The diagram shows that the CREDO framework works at two main levels:

  • Running and analysis of models (inside the dotted box): ability to construct a Model Run, run it, and analyse the results.
  • Testing and benchmarking: run and analyse models in defined ways, to allow system testing. Thus, if CREDO is being used purely for testing, it can operate at a high-level of abstraction and manage the details of constructing and analysing models [1].

Inside the dotted lines are shown the core Analysis functionality and classes. They implement the concept discussed in the How CREDO fits into the workflow of using the Underworld modelling code, of the ability to abstract and manage a StGermain-based code simulation through the concepts of a Model Run and Model Result. For each ModelRun, one or more analysis operations (AnalysisOps) can be applied to it, which will also produce data that can be referenced through an AnalysisResult.

Thus what essentially happens for an analysis or testing run is generally:

  • A script constructs a ModelRun (or suite of runs as a ModelSuite), and customises it, possibly including specifying AnalysisOps.
  • The model is ran, producing a ModelResult class.
  • This class can then be used as a basis for post-processing, with a defined set of capabilities that allow the user to explore the results of the model, and perform analysis on those results.

Note

In future, we may allow the ability of running a set of AnalysisOps as a post-processing operation on the results of a ModelRun, based on checkpointed data. However, this feature is not currently implemented.

The examples in the Examples of how to use CREDO section help illustrate how these capabilities work in practice.

Organisation of Python Code and class hierarchy

As usual for Python projects, the code is separated into a set of directories of related functionality called packages, which are then further divided into individual modules.

Note

CREDO uses Python’s object-oriented capabilities to manage a set of Classes to implement this architecture. Python is designed to be easy to pick up, and from a user’s perspective the object-oriented features shouldn’t make scripting difficult. Thus if you only intend to write CREDO scripts to perform analysis, you should be able to move straight to the Examples of how to use CREDO without worrying about how Python classes work in detail.

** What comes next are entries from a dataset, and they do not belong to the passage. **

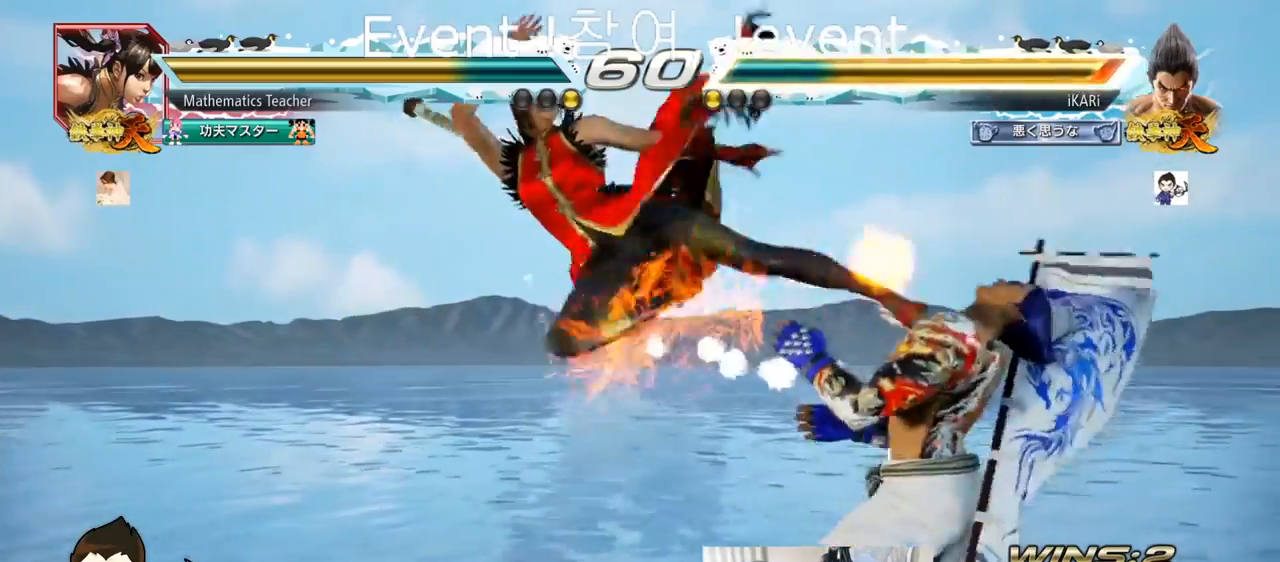
{"buttons": ["TRIANGLE"], "left_stick": "right", "events": [[66, "CIRCLE", "up"], [100, "left_stick", "right"], [500, "TRIANGLE", "down"]]}
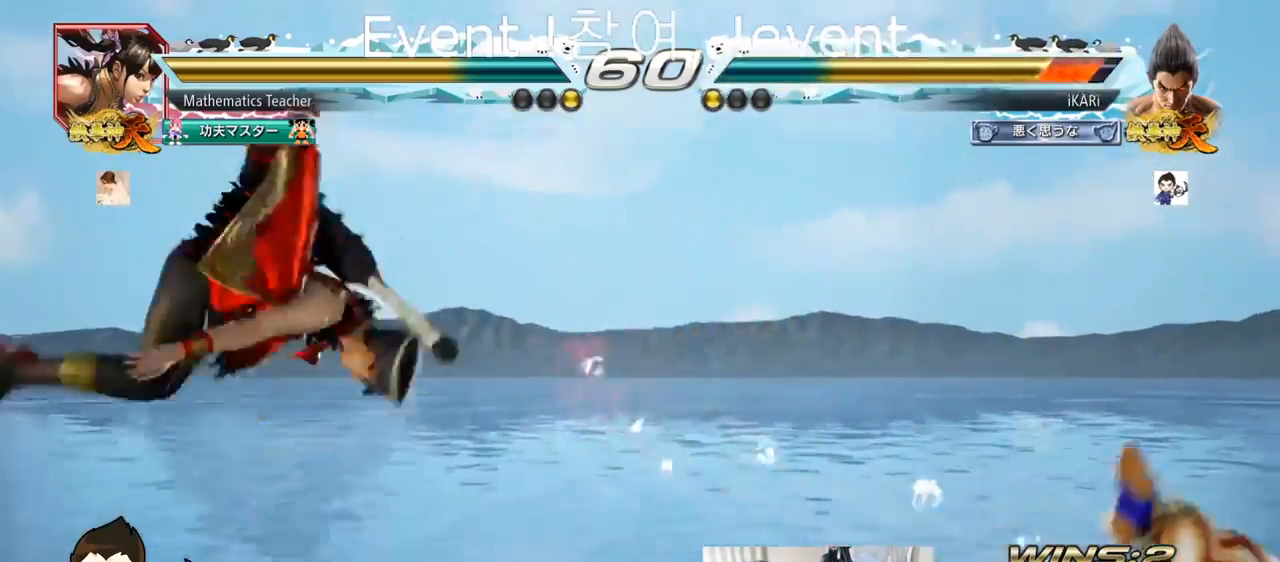
{"buttons": [], "left_stick": "left", "events": [[34, "SQUARE", "down"], [67, "left_stick", "center"], [134, "TRIANGLE", "up"], [150, "SQUARE", "up"], [501, "left_stick", "left"]]}
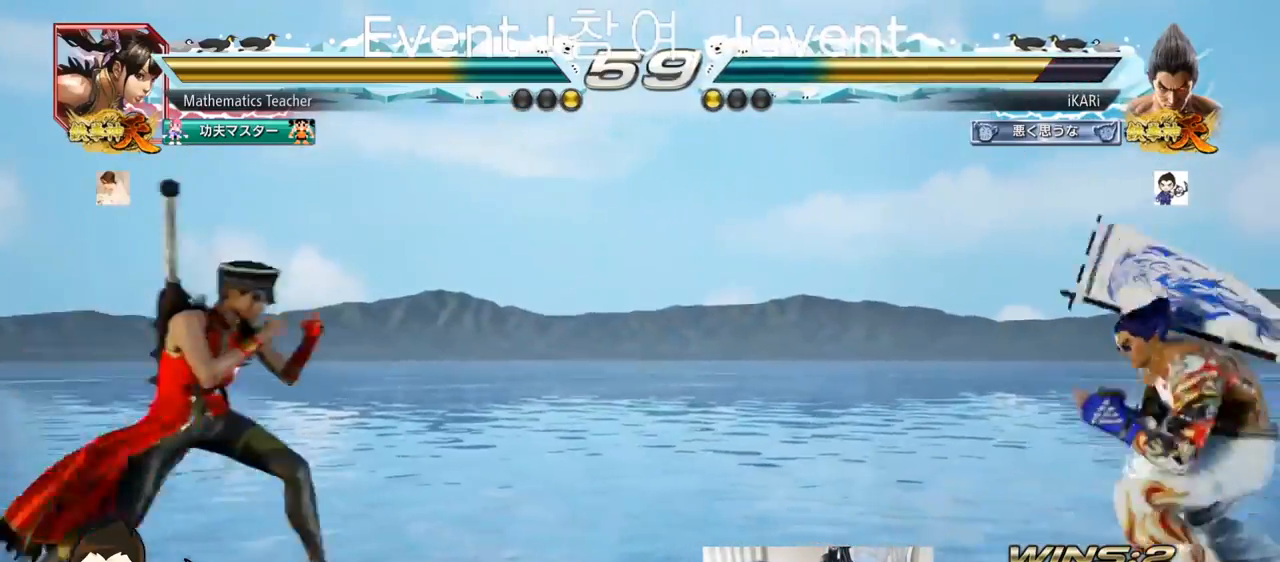
{"buttons": [], "left_stick": "center", "events": [[133, "left_stick", "down"], [233, "left_stick", "center"]]}
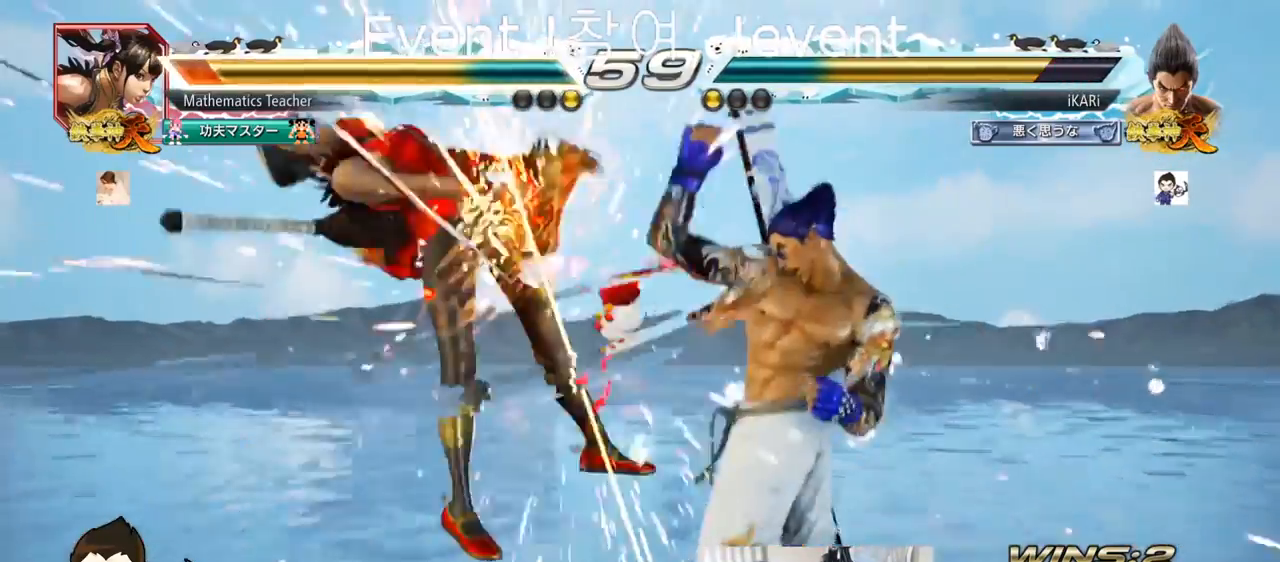
{"buttons": [], "left_stick": "center", "events": [[351, "left_stick", "down"], [401, "left_stick", "center"]]}
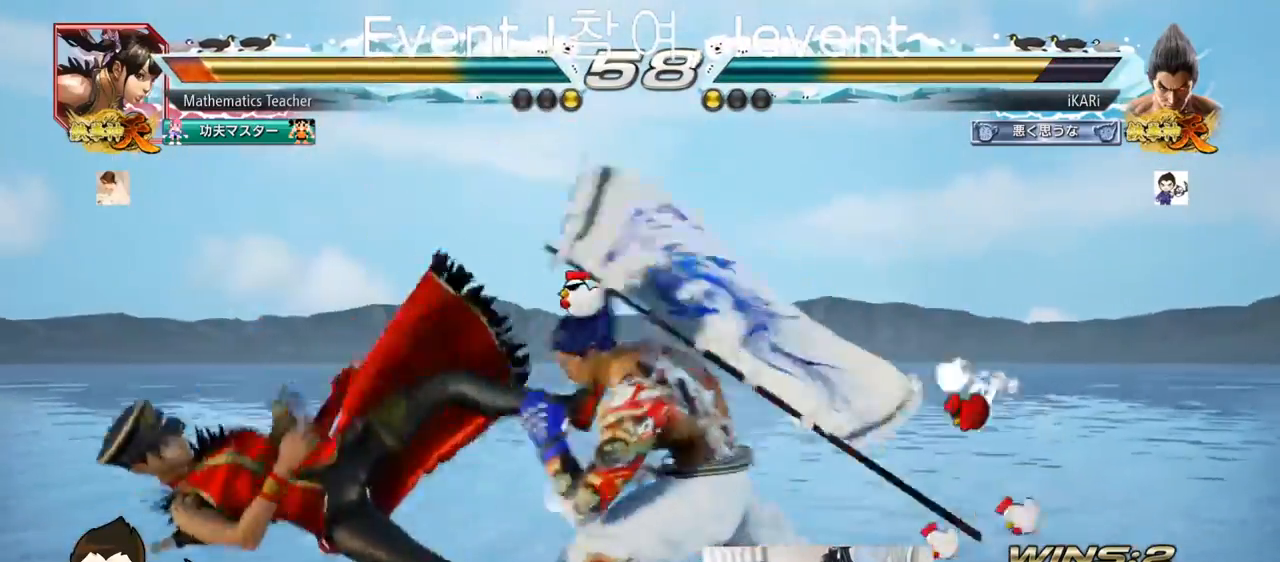
{"buttons": [], "left_stick": "left", "events": [[450, "left_stick", "left"]]}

However if you intend to add and develop new Analysis capabilities, you may wish to run through the Python tutorial’s section on Classes as a primer to get you started.

These key models and packages are described and documented in the CREDO Python Source API Documentation section. The linked diagrams below show several of the key classes that implement the architecture discussed above:

The core ModelRun, ModelResult and Analysis hierarchy:

And several key System testing classes:

Footnotes

[1]Although for complex benchmarks, the user will likely need to work with and customise the models at a more detailed level, which is supported.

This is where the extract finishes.